SEO: Winter Gardening Tips for Saskatchewan.


Making the most of the good weather while it lasts includes preparing gardens for the cold winter months ahead. According to a local gardening expert, there are simple ways to do this.

Ashley Eskin studied soil science at the University of Saskatchewan and has blogged and created YouTube videos to encourage others on their gardening journey.

She said the first thing to do to prepare for winter is to think about disease and pest prevention.

“So looking at the problems you’ve had in the last year, whether it’s cucumber beetles, flea beetles, powdery mildew, etc., and then looking at the right way to deal with the debris from that particular problem,” she told CTV News. .

“Gardeners usually say, ‘Well, I had cucumber beetles this year, I won’t have them next year,’ but the reality is that they’re kind of in your little micro-environment in your garden. And so if you can control them in your space, you can control them in the future. But if you give up, it’ll exasperate over time, it’ll just get worse.
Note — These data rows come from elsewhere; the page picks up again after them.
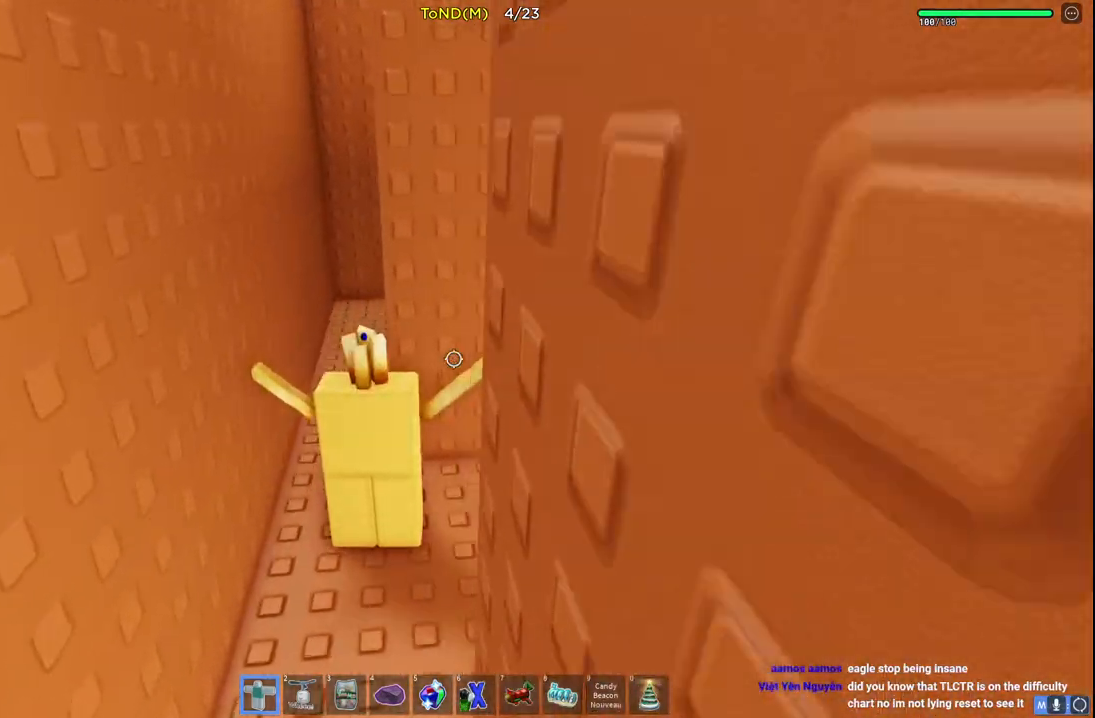
{"keys": ["a", "w"], "events": [[50, "a", "down"]]}
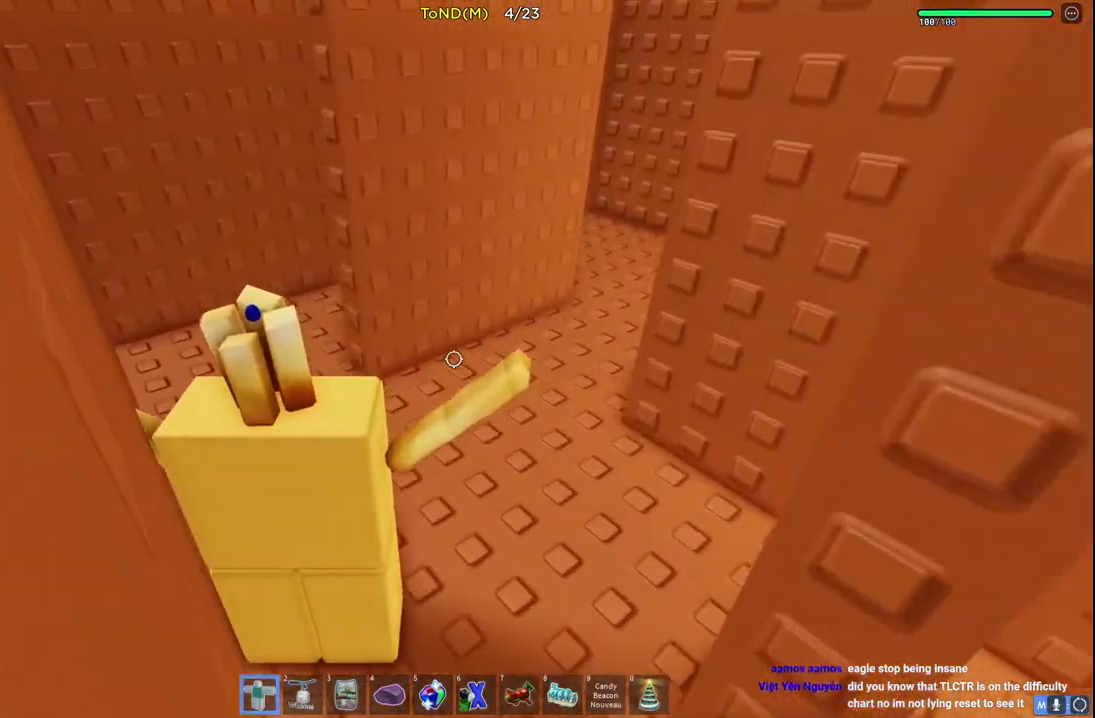
{"keys": ["a", "w"], "events": []}
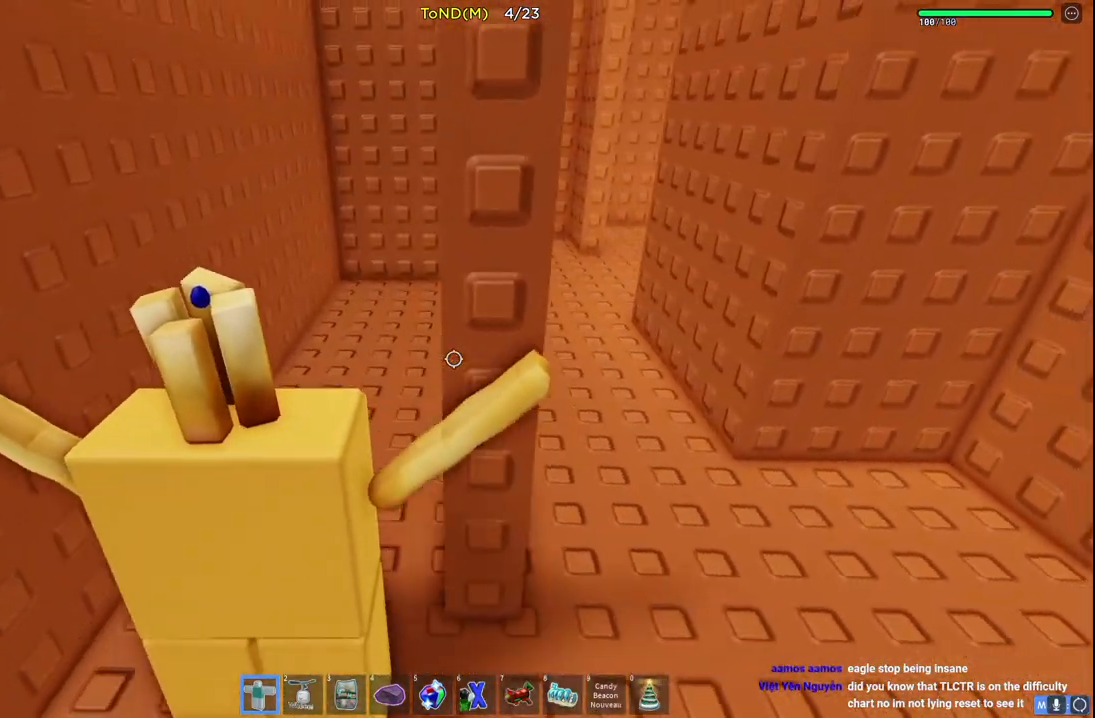
{"keys": ["w"], "events": [[267, "a", "up"], [283, "w", "up"], [333, "d", "down"], [450, "w", "down"], [483, "d", "up"]]}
Eskin explained that it’s important to avoid composting anything with powdery mildew because it will remain in the soil.

“Another thing to look at would be from the standpoint of whether you had flea beetles or whether you had thrips, aphids, or cucumber beetles, looking at organics that will actually eat the larvae in your soil.”


She also recommends gardeners consider a two-stage fertilizer application.

“So whether they’re using organic or synthetic, whether they’re growing a single flower, ornamental perennials, or vegetable gardens, you can actually split your nutrient application and the benefits are huge,” she said. .

“If we take half of what we would normally apply in the spring, divide it in half and apply it in the fall, what ends up happening is that we end up recharging our soil all throughout the winter, and we don’t end up with so much loss.

Eskin said split application can be better for the environment and save money for gardeners.

“In the spring we dump a ton of fertilizer, and a lot of that fertilizer can be washed away by runoff and watering and you name it and the plant can’t just use it all up at once,” a- she declared.


Another consideration for Saskatchewan gardeners is taking care of their soil.

“One thing people might consider is just planting loose peas,” she said.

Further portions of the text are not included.